● **What you have to do**
Copy exactly the last part of the entries, starting from the line with "t Tips Hidup" and including the final line.

::::

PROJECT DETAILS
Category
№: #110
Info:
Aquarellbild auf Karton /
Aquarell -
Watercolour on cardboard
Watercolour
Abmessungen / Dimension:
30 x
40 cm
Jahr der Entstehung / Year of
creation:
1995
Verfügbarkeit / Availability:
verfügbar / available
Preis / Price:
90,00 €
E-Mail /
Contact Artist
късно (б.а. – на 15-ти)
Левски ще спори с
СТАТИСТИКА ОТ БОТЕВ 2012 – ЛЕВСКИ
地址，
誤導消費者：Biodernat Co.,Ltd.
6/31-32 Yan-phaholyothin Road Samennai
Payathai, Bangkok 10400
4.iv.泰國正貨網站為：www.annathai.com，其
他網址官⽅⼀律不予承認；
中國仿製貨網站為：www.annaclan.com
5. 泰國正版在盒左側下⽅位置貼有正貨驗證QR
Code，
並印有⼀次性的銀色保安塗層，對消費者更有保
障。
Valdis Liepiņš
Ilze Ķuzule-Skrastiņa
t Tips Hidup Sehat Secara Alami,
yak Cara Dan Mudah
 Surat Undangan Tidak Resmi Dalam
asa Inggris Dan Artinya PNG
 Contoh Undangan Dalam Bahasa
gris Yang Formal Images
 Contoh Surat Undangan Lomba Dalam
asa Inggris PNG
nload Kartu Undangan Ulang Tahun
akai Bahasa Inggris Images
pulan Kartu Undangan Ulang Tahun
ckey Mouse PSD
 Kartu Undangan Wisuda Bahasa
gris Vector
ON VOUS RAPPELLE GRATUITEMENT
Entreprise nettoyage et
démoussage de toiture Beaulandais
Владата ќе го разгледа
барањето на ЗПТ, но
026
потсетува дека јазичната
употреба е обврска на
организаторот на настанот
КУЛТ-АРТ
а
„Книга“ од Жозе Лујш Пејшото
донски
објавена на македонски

::::

● **Written solution**
t Tips Hidup Sehat Secara Alami,
yak Cara Dan Mudah
 Surat Undangan Tidak Resmi Dalam
asa Inggris Dan Artinya PNG
 Contoh Undangan Dalam Bahasa
gris Yang Formal Images
 Contoh Surat Undangan Lomba Dalam
asa Inggris PNG
nload Kartu Undangan Ulang Tahun
akai Bahasa Inggris Images
pulan Kartu Undangan Ulang Tahun
ckey Mouse PSD
 Kartu Undangan Wisuda Bahasa
gris Vector
ON VOUS RAPPELLE GRATUITEMENT
Entreprise nettoyage et
démoussage de toiture Beaulandais
Владата ќе го разгледа
барањето на ЗПТ, но
026
потсетува дека јазичната
употреба е обврска на
организаторот на настанот
КУЛТ-АРТ
а
„Книга“ од Жозе Лујш Пејшото
донски
објавена на македонски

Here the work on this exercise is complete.